(139e) A Model for Olefin Predictions during Steam Cracking of Naphtha: Naphtha Surrogate, Naphtha Complete and Reduced Mechanism

A mechanism for steam cracking of naphtha was proposed. Naphtha is the most used raw material in steam cracking plant to produce important hydrocarbons for petrochemical industry, such as ethylene, propylene and aromatics. The current and most used technology for olefin production involves injection of a mixture of hydrocarbons, into a long tubular coil located in a furnace. Steam is added to the hydrocarbon mixture in order to control the reactive flow temperature and reduce the partial pressure of hydrocarbons.

Development of a model for naphtha cracking demands a detailed knowledge of its composition (i.e. molecular composition and molar fraction). As dealing with more than 200 compounds is difficult, naphtha’s are normally represented as surrogates that, with around 10-20 components, can simulate the general behavior of the naphtha. The first step follow in this job for modeling naphtha steam cracking was to use a methodology to have the naphtha composition as a surrogate. The methodology selected was the Shannon entropy maximization because the good results present by other authors while using the same methodology [1]. The Shannon entropy maximization is subjected to constraints related with the naphtha properties: MW, density, H/C ratio, TBP and PINA analysis. A 10 species surrogate was obtained with represents in an accurately way the naphtha behavior.

Two mechanisms available in the open-literature were used to evaluate the naphtha steam cracking: the Ranzi´s [2] mechanism and the USC mechanism [3]. In naphtha pilot plant was conduct experiments to validate both mechanisms. The results suggest that the USC is the one that will be the more suitable to predict the species concentration (ethylene, propylene, methane, benzene, and toluene) during steam cracking of naphthas.

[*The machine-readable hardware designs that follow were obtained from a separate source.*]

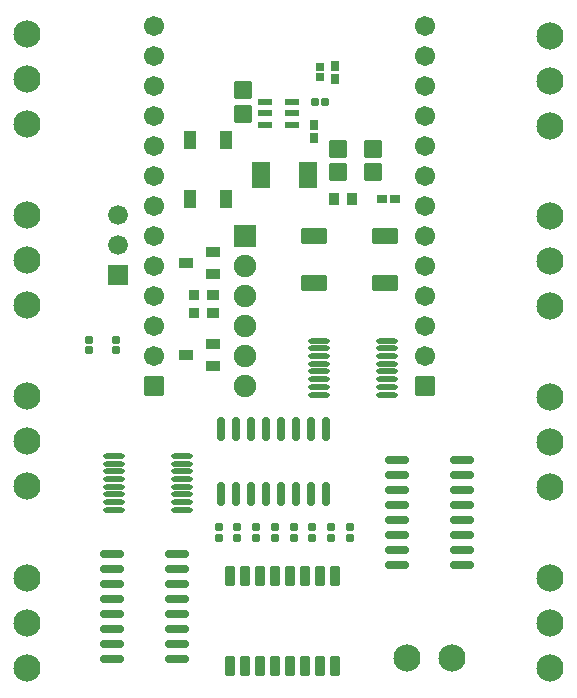
<source format=gts>
G04 Layer: TopSolderMaskLayer*
G04 EasyEDA v6.5.38, 2023-11-28 08:19:45*
G04 5b7e501a1e2443daa6a4fc3441366d2c,52c161dc85b4440087471843f8ea1cfe,10*
G04 Gerber Generator version 0.2*
G04 Scale: 100 percent, Rotated: No, Reflected: No *
G04 Dimensions in millimeters *
G04 leading zeros omitted , absolute positions ,4 integer and 5 decimal *
%FSLAX45Y45*%
%MOMM*%

%AMMACRO1*1,1,$1,$2,$3*1,1,$1,$4,$5*1,1,$1,0-$2,0-$3*1,1,$1,0-$4,0-$5*20,1,$1,$2,$3,$4,$5,0*20,1,$1,$4,$5,0-$2,0-$3,0*20,1,$1,0-$2,0-$3,0-$4,0-$5,0*20,1,$1,0-$4,0-$5,$2,$3,0*4,1,4,$2,$3,$4,$5,0-$2,0-$3,0-$4,0-$5,$2,$3,0*%
%ADD10MACRO1,0.1016X0.8X-0.8X0.8X0.8*%
%ADD11C,1.7016*%
%ADD12C,1.6764*%
%ADD13R,1.6764X1.6764*%
%ADD14MACRO1,0.1016X-0.27X0.2828X0.27X0.2828*%
%ADD15MACRO1,0.1016X-0.27X-0.2828X0.27X-0.2828*%
%ADD16C,2.3016*%
%ADD17O,2.0725892000000004X0.7036053999999999*%
%ADD18O,1.8330926000000003X0.4446016*%
%ADD19O,0.7036053999999999X2.0725892000000004*%
%ADD20MACRO1,0.1016X-0.4991X-0.7493X-0.4991X0.7493*%
%ADD21MACRO1,0.1016X-0.4991X-0.7506X-0.4991X0.7506*%
%ADD22MACRO1,0.1016X-0.395X-0.27X-0.395X0.27*%
%ADD23MACRO1,0.1016X0.395X-0.27X0.395X0.27*%
%ADD24R,1.1736X0.6336*%
%ADD25R,0.6416X0.8917*%
%ADD26MACRO1,0.1016X-0.7X1.06X0.7X1.06*%
%ADD27R,0.6416X0.6673*%
%ADD28MACRO1,0.1016X0.2828X0.27X0.2828X-0.27*%
%ADD29MACRO1,0.1016X-0.2828X0.27X-0.2828X-0.27*%
%ADD30MACRO1,0.1016X-0.675X0.705X0.675X0.705*%
%ADD31MACRO1,0.1016X-0.675X-0.705X0.675X-0.705*%
%ADD32MACRO1,0.1016X0.38X0.8X-0.38X0.8*%
%ADD33C,1.9016*%
%ADD34MACRO1,0.1016X0.9X0.9X0.9X-0.9*%
%ADD35MACRO1,0.1016X1.05X-0.6X-1.05X-0.6*%
%ADD36MACRO1,0.1016X0.4032X0.432X0.4032X-0.432*%
%ADD37MACRO1,0.1016X-0.4032X0.432X-0.4032X-0.432*%
%ADD38MACRO1,0.1016X0.5X-0.4X-0.5X-0.4*%
%ADD39MACRO1,0.1016X-0.432X0.4032X0.432X0.4032*%
%ADD40MACRO1,0.1016X-0.432X-0.4032X0.432X-0.4032*%
%ADD41R,0.9656X0.9081*%
%ADD42R,0.0100X0.9081*%

%LPD*%
D10*
G01*
X10599978Y10745975D03*
D11*
G01*
X10599978Y10999978D03*
G01*
X10599978Y11253978D03*
G01*
X10599978Y11507978D03*
G01*
X10599978Y11761978D03*
G01*
X10599978Y12015978D03*
G01*
X10599978Y12269978D03*
G01*
X10599978Y12523978D03*
G01*
X10599978Y12777978D03*
G01*
X10599978Y13031978D03*
G01*
X10599978Y13285978D03*
G01*
X10599978Y13539978D03*
G01*
X10599978Y13793978D03*
D10*
G01*
X8299983Y10745975D03*
D11*
G01*
X8299983Y10999978D03*
G01*
X8299983Y11253978D03*
G01*
X8299983Y11507978D03*
G01*
X8299983Y11761978D03*
G01*
X8299983Y12015978D03*
G01*
X8299983Y12269978D03*
G01*
X8299983Y12523978D03*
G01*
X8299983Y12777978D03*
G01*
X8299983Y13031978D03*
G01*
X8299983Y13285978D03*
G01*
X8299983Y13539978D03*
G01*
X8299983Y13793978D03*
D12*
G01*
X7994980Y12193981D03*
G01*
X7994980Y11939981D03*
D13*
G01*
X7994980Y11685981D03*
D14*
G01*
X7979984Y11056694D03*
D15*
G01*
X7979984Y11143260D03*
D14*
G01*
X7754985Y11056694D03*
D15*
G01*
X7754985Y11143260D03*
D16*
G01*
X7229983Y13730960D03*
G01*
X7229983Y13349960D03*
G01*
X7229983Y12968960D03*
G01*
X7229983Y12195962D03*
G01*
X7229983Y11814962D03*
G01*
X7229983Y11433962D03*
G01*
X7229983Y10660964D03*
G01*
X7229983Y10279964D03*
G01*
X7229983Y9898964D03*
G01*
X7229983Y9125991D03*
G01*
X7229983Y8744991D03*
G01*
X7229983Y8363991D03*
G01*
X11654967Y8363991D03*
G01*
X11654967Y8744991D03*
G01*
X11654967Y9125991D03*
G01*
X11654967Y9893985D03*
G01*
X11654967Y10274985D03*
G01*
X11654967Y10655985D03*
G01*
X11654993Y11423980D03*
G01*
X11654993Y11804980D03*
G01*
X11654993Y12185980D03*
G01*
X11654967Y12953974D03*
G01*
X11654967Y13334974D03*
G01*
X11654967Y13715974D03*
G01*
X10444479Y8444992D03*
G01*
X10825479Y8444992D03*
D17*
G01*
X7946415Y9324492D03*
G01*
X7946415Y9197492D03*
G01*
X7946415Y9070492D03*
G01*
X7946415Y8943492D03*
G01*
X7946415Y8816492D03*
G01*
X7946415Y8689492D03*
G01*
X7946415Y8562492D03*
G01*
X7946415Y8435492D03*
G01*
X8493531Y9324492D03*
G01*
X8493531Y9197492D03*
G01*
X8493531Y9070492D03*
G01*
X8493531Y8943492D03*
G01*
X8493531Y8816492D03*
G01*
X8493531Y8689492D03*
G01*
X8493531Y8562492D03*
G01*
X8493531Y8435492D03*
G01*
X10908538Y9230487D03*
G01*
X10908538Y9357487D03*
G01*
X10908538Y9484487D03*
G01*
X10908538Y9611487D03*
G01*
X10908538Y9738487D03*
G01*
X10908538Y9865487D03*
G01*
X10908538Y9992487D03*
G01*
X10908538Y10119487D03*
G01*
X10361422Y9230487D03*
G01*
X10361422Y9357487D03*
G01*
X10361422Y9484487D03*
G01*
X10361422Y9611487D03*
G01*
X10361422Y9738487D03*
G01*
X10361422Y9865487D03*
G01*
X10361422Y9992487D03*
G01*
X10361422Y10119487D03*
D18*
G01*
X7963408Y10157485D03*
G01*
X7963408Y10092486D03*
G01*
X7963408Y10027488D03*
G01*
X7963408Y9962464D03*
G01*
X7963408Y9897465D03*
G01*
X7963408Y9832467D03*
G01*
X7963408Y9767468D03*
G01*
X7963408Y9702469D03*
G01*
X8536559Y10157485D03*
G01*
X8536559Y10092486D03*
G01*
X8536559Y10027488D03*
G01*
X8536559Y9962464D03*
G01*
X8536559Y9897465D03*
G01*
X8536559Y9832467D03*
G01*
X8536559Y9767468D03*
G01*
X8536559Y9702469D03*
G01*
X10276560Y10677474D03*
G01*
X10276560Y10742472D03*
G01*
X10276560Y10807471D03*
G01*
X10276560Y10872495D03*
G01*
X10276560Y10937494D03*
G01*
X10276560Y11002492D03*
G01*
X10276560Y11067491D03*
G01*
X10276560Y11132489D03*
G01*
X9703409Y10677474D03*
G01*
X9703409Y10742472D03*
G01*
X9703409Y10807471D03*
G01*
X9703409Y10872495D03*
G01*
X9703409Y10937494D03*
G01*
X9703409Y11002492D03*
G01*
X9703409Y11067491D03*
G01*
X9703409Y11132489D03*
D19*
G01*
X8870492Y9836429D03*
G01*
X8997492Y9836429D03*
G01*
X9124492Y9836429D03*
G01*
X9251492Y9836429D03*
G01*
X9378492Y9836429D03*
G01*
X9505492Y9836429D03*
G01*
X9632492Y9836429D03*
G01*
X9759492Y9836429D03*
G01*
X8870492Y10383545D03*
G01*
X8997492Y10383545D03*
G01*
X9124492Y10383545D03*
G01*
X9251492Y10383545D03*
G01*
X9378492Y10383545D03*
G01*
X9505492Y10383545D03*
G01*
X9632492Y10383545D03*
G01*
X9759492Y10383545D03*
D14*
G01*
X8849982Y9466698D03*
D15*
G01*
X8849982Y9553263D03*
D14*
G01*
X9008546Y9466695D03*
D15*
G01*
X9008546Y9553261D03*
D14*
G01*
X9167116Y9466695D03*
D15*
G01*
X9167116Y9553261D03*
D14*
G01*
X9325681Y9466695D03*
D15*
G01*
X9325681Y9553261D03*
D14*
G01*
X9484255Y9466698D03*
D15*
G01*
X9484255Y9553263D03*
D14*
G01*
X9642828Y9466698D03*
D15*
G01*
X9642828Y9553263D03*
D14*
G01*
X9801405Y9466698D03*
D15*
G01*
X9801405Y9553263D03*
D14*
G01*
X9959980Y9466698D03*
D15*
G01*
X9959980Y9553263D03*
D20*
G01*
X8609995Y12334974D03*
G01*
X8909969Y12334974D03*
D21*
G01*
X8909969Y12834973D03*
G01*
X8609995Y12834973D03*
D22*
G01*
X10344485Y12329975D03*
D23*
G01*
X10235473Y12329975D03*
D24*
G01*
X9472168Y12962585D03*
G01*
X9472168Y13057581D03*
G01*
X9472168Y13152577D03*
G01*
X9242348Y13152577D03*
G01*
X9242348Y13057581D03*
G01*
X9242348Y12962585D03*
D25*
G01*
X9832263Y13462101D03*
G01*
X9832263Y13353084D03*
D26*
G01*
X9610068Y12532592D03*
G01*
X9204458Y12532592D03*
D27*
G01*
X9707270Y13450874D03*
G01*
X9707270Y13364311D03*
D28*
G01*
X9663979Y13157593D03*
D29*
G01*
X9750545Y13157593D03*
D25*
G01*
X9657257Y12962102D03*
G01*
X9657257Y12853085D03*
D30*
G01*
X9059981Y13054970D03*
D31*
G01*
X9059981Y13254974D03*
D30*
G01*
X9857262Y12557592D03*
D31*
G01*
X9857262Y12757597D03*
D30*
G01*
X10154980Y12559972D03*
D31*
G01*
X10154980Y12759977D03*
D32*
G01*
X9834479Y9141477D03*
G01*
X9707479Y9141477D03*
G01*
X9580479Y9141477D03*
G01*
X9453479Y9141477D03*
G01*
X9326479Y9141477D03*
G01*
X9199479Y9141477D03*
G01*
X9072479Y9141477D03*
G01*
X8945479Y9141477D03*
G01*
X9834479Y8378487D03*
G01*
X9707479Y8378487D03*
G01*
X9580479Y8378487D03*
G01*
X9453479Y8378487D03*
G01*
X9326479Y8378487D03*
G01*
X9199479Y8378487D03*
G01*
X9072479Y8378487D03*
G01*
X8945479Y8378487D03*
D33*
G01*
X9074988Y10749991D03*
G01*
X9074988Y11003991D03*
G01*
X9074988Y11257991D03*
G01*
X9074988Y11511991D03*
G01*
X9074988Y11765991D03*
D34*
G01*
X9074985Y12019973D03*
D35*
G01*
X9659976Y12019978D03*
G01*
X10259976Y12019978D03*
G01*
X9659976Y11619979D03*
G01*
X10259976Y11619979D03*
D36*
G01*
X9824655Y12329975D03*
D37*
G01*
X9975305Y12329975D03*
D38*
G01*
X8799987Y11104976D03*
G01*
X8569985Y11009980D03*
G01*
X8799984Y10914974D03*
G01*
X8799984Y11884974D03*
G01*
X8569982Y11789978D03*
G01*
X8799982Y11694972D03*
D39*
G01*
X8804981Y11369650D03*
D40*
G01*
X8804981Y11520300D03*
D41*
G01*
X8639987Y11520296D03*
G01*
X8639987Y11369649D03*
M02*

</source>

This mechanism, however, demand a high computational cost because of its large number of species and reactions (352 and 2083 respectively), for that as a final step for model naphtha steam cracking, a reduced mechanism was proposed. In the referred literature several authors have worked on the simplified representation of reaction mechanisms [4-6]. Most authors agree that a strategy for reducing a kinetic mechanism could combine sensitivity and principal component analyses (PCA). This study proposes reduced versions of the mechanism, keeping in mind its application to predict the main product from the naphtha steam cracking. The mechanism considers less than 700 reactions y 120 species and was validated with the same set of experiments which ones were validated the original one.

[1] K. M. Van Geem, D. Hudebine, M. F. Reyniers, F. Wahl, J. J. Verstraete, and G. B. Marin. Molecular reconstruction of naphtha steam cracking feedstocks based on commercial indices," Computers & Chemical Engineering, vol. 31, pp. 1020-1034, Sept. 2007.

[2] M. Dente, E. Ranzi, and A. G. Goossens, “Detailed prediction of olefin yields from hydrocarbon pyrolysis through a fundamental simulation model (SPYRO),” Computers & Chemical Engineering, vol. 3, no. 1–4, pp. 61-75, 1979.

[3] H. Wang and F. Egolfopoulos, JetSurf-A Jet Surrogate Fuel Model. Available: http://melchior.usc.edu/JetSurF/.

[4] A. S. Tomlin, M. J. Pilling, J. H. Merkin, J. Brindley, N. Burgess, and A. Gough, Reduced Mechanisms for Propane Pyrolysis?, Industrial & Engineering Chemistry Research, vol. 34, no. 11, pp. 3749-3760, 1995.

[5] T. Turányi, Sensitivity analysis of complex kinetic systems. Tools and applications," Journal of Mathematical Chemistry, vol. 5, no. 3, pp. 203-248, 1990.

[6] T. Turányi. Reduction of large mechanisms. New Journal of Chemistry. Vol. 14 no. 11. pp. 795-803. 1990.